The collection synthesizer
https://cozy.uwplse.org
Apache License 2.0
209 stars 18 forks source link

add simple cache to cost model #81

Closed izgzhen closed 5 years ago

izgzhen commented 6 years ago

PoC

izgzhen commented 6 years ago

this very simple implementation can have quite good hit rate:

0.0
0.0
0.0
0.0
0.2
0.16666666666666666
0.2857142857142857
0.375
0.4444444444444444
0.5
0.5454545454545454
0.5833333333333334
0.6153846153846154
0.6428571428571429
0.6666666666666666
0.6875
0.7058823529411765
0.7222222222222222
0.7368421052631579
0.75
0.7619047619047619
0.7727272727272727
0.782608695652174
0.7916666666666666
0.76
0.7307692307692307
0.7037037037037037
0.7142857142857143
0.6896551724137931
0.7
0.6774193548387096
0.6875
0.696969696969697
0.7058823529411765
0.7142857142857143
0.7222222222222222
0.7027027027027027
0.7105263157894737
0.717948717948718
0.725
0.7317073170731707
0.7380952380952381
0.7441860465116279

show by running at the same time watch -n 1 cat /tmp/cozy_cache*

izgzhen commented 6 years ago

but the total numbers for a query is actually low, caused by insufficient sharing between each cost_model instance I guess. I am not sure it is safe to share, but sharing should be a simple hack

izgzhen commented 6 years ago

also, I felt like cozy becomes faster with this. However, there is not strict validation yet

izgzhen commented 6 years ago

lru_cache from functools also works

izgzhen commented 6 years ago

I added a memcached version -- yeah I am kinda crazy

izgzhen commented 6 years ago

after a few warmup for memcached, cache hit rate for all cost_model instances mostly are 80% and up

Calvin-L commented 6 years ago

Sharing a cache between cost model instances is dangerous since there are member variables on each cost model that affect its behavior. Where you inserted the cache, I think that includes only self.assumptions and self.funcs. If you want a global cache you will need to include that information in the cache key as well.
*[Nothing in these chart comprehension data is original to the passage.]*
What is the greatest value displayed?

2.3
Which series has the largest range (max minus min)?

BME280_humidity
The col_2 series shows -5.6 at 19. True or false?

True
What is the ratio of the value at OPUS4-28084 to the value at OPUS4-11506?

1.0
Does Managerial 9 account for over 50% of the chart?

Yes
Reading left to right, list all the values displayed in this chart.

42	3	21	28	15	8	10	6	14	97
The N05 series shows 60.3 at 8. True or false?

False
izgzhen commented 6 years ago

Sharing a cache between cost model instances is dangerous since there are member variables on each cost model that affect its behavior. Where you inserted the cache, I think that includes only self.assumptions and self.funcs. If you want a global cache you will need to include that information in the cache key as well.
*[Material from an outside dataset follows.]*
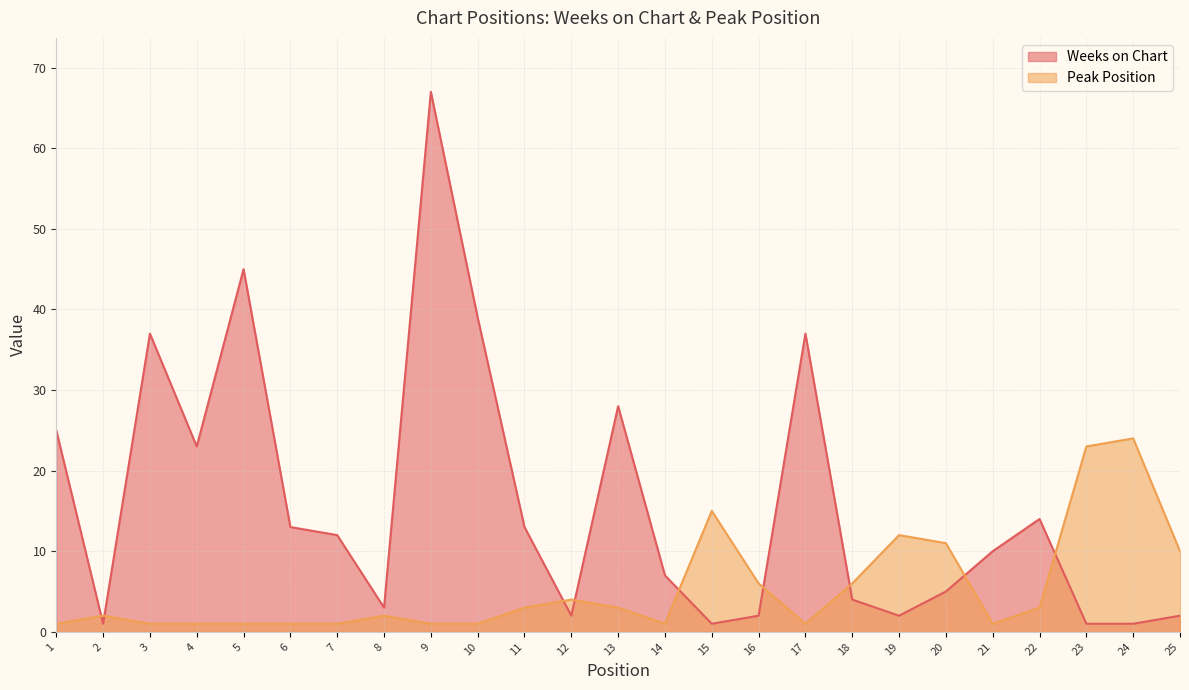

Reading right to left, list all the values displayed in this chart.

Weeks on Chart: 2	1	1	14	10	5	2	4	37	2	1	7	28	2	13	39	67	3	12	13	45	23	37	1	25
Peak Position: 10	24	23	3	1	11	12	6	1	6	15	1	3	4	3	1	1	2	1	1	1	1	1	2	1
Good point, we need to figure out what to share and what not to share later. If the acceleration is significant, it might be worthy to structure cozy's code to make the correctness property obvious.

Calvin-L commented 6 years ago

CostModel._compare is a pure function of four inputs---just think of the self argument as a real input of equal importance to the others.
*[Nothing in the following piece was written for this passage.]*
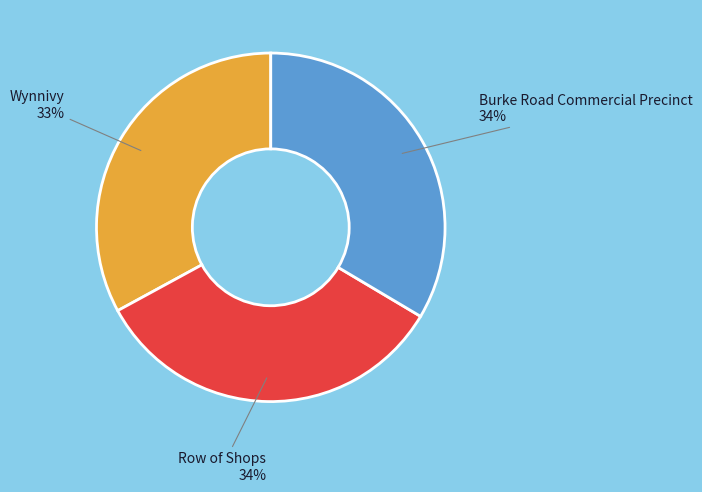

To the nearest percent, what is the average slice percentage?

33%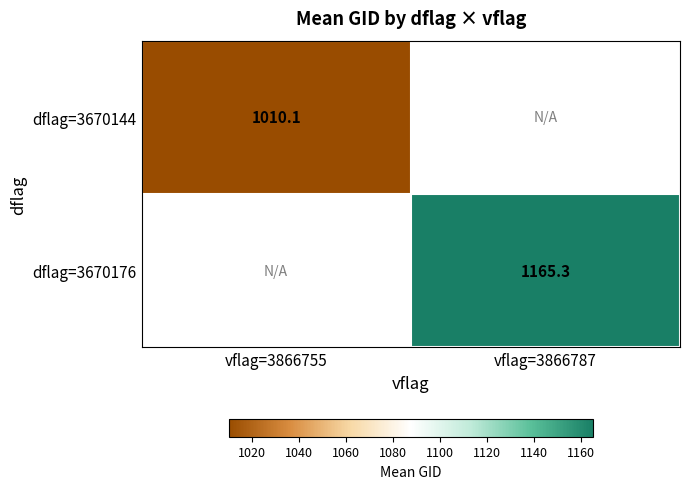

How many data points does each series have?

2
The cost model could be a plain old function of two expressions and many other inputs, but it helps efficiency a lot to do some up-front setup using the inputs that don't change very much. In particular, sending assumptions to the solver once and re-using the same solver over and over provides massive speedup.

This design is a tradeoff in code clarity: the cost model code itself is more difficult to follow, but client code is easier to read since all the extra parameters that the cost model needs have been abstracted away.